AIM OF THE EXERCISE –
Scan the listing below for the word "right" and copy every line that has it.
--- --- ---
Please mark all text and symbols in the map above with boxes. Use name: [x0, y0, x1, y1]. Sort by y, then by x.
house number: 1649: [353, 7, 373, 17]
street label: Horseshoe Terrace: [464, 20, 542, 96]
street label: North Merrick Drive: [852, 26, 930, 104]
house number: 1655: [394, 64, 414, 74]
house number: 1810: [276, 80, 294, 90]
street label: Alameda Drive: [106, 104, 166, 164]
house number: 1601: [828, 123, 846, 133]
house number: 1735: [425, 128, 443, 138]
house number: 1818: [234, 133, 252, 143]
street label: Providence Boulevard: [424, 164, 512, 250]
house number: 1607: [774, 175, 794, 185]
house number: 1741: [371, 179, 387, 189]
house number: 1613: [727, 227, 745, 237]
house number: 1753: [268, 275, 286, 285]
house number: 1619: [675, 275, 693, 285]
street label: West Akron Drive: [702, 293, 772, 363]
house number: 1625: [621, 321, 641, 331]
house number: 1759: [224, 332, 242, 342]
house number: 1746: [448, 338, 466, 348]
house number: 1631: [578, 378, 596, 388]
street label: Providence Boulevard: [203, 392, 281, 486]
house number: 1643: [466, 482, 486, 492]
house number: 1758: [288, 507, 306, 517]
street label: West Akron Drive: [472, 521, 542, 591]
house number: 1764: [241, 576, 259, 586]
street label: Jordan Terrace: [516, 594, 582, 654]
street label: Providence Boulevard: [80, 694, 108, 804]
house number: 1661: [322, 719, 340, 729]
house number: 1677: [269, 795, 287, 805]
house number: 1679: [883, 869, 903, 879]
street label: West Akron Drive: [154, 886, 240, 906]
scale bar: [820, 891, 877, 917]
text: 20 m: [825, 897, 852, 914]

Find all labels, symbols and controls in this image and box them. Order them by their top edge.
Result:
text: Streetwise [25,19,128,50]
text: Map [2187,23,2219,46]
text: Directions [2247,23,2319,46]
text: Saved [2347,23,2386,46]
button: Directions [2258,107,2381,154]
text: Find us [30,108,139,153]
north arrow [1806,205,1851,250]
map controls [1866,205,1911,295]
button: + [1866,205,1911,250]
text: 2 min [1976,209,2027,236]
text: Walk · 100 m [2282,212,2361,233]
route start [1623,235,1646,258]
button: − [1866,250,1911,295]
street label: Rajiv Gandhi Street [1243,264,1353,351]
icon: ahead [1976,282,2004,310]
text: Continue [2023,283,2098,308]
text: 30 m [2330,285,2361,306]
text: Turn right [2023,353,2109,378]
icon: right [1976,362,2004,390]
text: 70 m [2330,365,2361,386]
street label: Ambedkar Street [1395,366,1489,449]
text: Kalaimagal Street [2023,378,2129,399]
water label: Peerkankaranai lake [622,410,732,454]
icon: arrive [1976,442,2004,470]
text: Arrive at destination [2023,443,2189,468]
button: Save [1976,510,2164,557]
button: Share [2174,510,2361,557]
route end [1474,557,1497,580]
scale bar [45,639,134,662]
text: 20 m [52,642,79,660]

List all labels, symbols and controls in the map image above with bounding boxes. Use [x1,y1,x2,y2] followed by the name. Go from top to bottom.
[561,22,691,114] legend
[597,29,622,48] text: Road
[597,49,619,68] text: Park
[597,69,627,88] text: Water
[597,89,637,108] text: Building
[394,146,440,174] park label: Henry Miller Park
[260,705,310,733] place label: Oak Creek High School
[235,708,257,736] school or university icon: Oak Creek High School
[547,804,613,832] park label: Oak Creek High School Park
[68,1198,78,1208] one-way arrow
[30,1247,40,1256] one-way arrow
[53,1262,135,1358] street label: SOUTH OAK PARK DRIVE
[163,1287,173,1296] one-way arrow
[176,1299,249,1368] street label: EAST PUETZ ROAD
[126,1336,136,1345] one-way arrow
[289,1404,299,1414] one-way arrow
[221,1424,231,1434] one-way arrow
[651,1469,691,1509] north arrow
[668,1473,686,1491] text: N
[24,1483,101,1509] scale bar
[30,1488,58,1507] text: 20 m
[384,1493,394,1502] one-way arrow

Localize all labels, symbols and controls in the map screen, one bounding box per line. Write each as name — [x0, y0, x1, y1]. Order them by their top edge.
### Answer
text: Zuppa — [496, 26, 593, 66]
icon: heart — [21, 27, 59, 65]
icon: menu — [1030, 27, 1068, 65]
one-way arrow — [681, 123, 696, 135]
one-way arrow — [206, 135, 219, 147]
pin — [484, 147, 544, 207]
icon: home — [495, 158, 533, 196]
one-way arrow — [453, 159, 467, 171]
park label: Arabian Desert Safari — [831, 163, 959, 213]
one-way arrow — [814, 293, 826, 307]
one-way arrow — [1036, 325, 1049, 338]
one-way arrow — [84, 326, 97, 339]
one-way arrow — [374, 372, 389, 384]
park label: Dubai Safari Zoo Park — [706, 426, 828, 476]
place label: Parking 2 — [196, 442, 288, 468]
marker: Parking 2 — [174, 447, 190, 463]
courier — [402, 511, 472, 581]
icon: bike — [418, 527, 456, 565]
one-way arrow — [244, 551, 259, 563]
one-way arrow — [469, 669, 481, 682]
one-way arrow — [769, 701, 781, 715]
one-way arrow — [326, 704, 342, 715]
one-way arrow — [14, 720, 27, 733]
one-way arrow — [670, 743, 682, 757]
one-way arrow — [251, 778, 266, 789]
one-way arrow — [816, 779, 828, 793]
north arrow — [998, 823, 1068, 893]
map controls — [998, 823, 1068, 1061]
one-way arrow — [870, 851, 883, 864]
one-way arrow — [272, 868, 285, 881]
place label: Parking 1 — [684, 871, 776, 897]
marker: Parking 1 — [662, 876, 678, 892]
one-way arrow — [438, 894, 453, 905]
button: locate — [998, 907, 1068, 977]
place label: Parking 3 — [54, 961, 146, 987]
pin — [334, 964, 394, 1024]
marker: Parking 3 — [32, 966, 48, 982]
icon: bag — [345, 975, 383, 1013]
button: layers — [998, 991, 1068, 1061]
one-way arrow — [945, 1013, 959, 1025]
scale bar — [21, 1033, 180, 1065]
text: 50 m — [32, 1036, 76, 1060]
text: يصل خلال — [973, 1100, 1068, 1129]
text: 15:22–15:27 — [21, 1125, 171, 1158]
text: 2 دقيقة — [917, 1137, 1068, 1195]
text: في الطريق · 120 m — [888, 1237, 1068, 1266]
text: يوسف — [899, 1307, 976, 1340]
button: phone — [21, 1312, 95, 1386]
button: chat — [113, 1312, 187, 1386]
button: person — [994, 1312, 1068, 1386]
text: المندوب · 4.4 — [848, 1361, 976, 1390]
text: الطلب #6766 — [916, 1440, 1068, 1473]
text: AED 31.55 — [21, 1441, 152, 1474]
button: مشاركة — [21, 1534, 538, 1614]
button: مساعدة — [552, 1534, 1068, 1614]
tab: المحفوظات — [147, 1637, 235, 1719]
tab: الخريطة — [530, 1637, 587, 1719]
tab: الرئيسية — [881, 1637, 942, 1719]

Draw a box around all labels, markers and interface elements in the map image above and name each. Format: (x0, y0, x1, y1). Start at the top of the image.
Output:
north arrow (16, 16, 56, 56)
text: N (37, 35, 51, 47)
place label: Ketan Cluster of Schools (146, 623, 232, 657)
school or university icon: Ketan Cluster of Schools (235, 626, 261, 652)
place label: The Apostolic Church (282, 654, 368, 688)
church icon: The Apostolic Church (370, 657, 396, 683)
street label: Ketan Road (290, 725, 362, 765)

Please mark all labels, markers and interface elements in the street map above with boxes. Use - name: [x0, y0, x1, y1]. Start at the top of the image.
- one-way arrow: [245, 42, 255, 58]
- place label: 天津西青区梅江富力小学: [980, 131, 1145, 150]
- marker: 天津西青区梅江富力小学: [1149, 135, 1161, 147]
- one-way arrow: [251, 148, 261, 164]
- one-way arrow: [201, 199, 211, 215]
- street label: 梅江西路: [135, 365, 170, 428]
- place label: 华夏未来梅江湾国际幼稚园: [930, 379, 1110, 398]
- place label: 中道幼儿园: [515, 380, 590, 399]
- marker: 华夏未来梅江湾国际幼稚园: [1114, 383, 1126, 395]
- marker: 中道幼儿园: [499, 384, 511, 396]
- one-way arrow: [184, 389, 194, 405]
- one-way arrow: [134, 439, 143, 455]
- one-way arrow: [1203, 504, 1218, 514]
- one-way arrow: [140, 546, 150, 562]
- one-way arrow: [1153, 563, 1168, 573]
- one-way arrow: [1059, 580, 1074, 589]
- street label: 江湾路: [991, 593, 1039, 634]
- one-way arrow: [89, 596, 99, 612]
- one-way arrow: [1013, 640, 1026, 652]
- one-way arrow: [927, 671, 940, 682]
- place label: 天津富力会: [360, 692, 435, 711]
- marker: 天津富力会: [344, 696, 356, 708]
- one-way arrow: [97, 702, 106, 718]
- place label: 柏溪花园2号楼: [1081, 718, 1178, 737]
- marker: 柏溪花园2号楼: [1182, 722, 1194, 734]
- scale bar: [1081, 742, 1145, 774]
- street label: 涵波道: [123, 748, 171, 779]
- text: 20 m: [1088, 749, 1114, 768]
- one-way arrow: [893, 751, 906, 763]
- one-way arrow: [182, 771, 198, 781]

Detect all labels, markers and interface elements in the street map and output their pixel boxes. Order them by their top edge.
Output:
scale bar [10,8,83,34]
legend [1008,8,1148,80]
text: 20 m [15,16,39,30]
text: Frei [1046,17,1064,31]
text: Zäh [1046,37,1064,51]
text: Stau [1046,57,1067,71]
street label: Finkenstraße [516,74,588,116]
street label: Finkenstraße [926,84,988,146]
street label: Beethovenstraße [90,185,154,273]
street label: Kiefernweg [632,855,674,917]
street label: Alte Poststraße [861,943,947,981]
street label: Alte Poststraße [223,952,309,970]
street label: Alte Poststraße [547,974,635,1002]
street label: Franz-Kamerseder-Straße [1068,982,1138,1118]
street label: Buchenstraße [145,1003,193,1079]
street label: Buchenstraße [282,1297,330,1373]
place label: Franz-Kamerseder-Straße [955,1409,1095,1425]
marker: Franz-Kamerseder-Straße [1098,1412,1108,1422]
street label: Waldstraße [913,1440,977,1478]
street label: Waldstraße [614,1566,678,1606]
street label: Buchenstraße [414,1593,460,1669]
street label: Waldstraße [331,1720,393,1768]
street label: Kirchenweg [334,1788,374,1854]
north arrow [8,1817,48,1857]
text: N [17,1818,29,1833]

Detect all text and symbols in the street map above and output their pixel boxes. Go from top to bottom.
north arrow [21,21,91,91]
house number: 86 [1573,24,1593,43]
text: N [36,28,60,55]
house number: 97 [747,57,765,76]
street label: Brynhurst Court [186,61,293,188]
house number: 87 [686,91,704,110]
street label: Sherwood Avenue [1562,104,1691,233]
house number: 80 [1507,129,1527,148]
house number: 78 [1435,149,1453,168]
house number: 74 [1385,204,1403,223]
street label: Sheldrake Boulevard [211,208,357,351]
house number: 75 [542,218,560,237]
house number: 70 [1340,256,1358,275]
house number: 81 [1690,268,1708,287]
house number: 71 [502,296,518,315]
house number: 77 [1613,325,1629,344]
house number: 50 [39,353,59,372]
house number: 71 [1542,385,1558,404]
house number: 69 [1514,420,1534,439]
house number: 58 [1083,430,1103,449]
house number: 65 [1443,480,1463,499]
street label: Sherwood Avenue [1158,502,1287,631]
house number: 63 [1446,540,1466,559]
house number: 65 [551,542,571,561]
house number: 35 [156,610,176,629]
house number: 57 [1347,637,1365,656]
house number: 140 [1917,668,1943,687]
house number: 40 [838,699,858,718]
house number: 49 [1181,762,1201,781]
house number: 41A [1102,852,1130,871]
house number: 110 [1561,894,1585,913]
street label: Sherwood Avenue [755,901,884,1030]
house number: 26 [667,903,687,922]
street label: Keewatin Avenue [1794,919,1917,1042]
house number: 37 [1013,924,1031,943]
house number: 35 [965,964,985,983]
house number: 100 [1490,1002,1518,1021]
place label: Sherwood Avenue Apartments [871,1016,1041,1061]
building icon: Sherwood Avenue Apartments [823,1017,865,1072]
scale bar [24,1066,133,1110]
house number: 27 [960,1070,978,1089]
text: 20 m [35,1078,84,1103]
--- --- ---
EXPECTED OUTPUT –
text: Turn right [2023,353,2109,378]
icon: right [1976,362,2004,390]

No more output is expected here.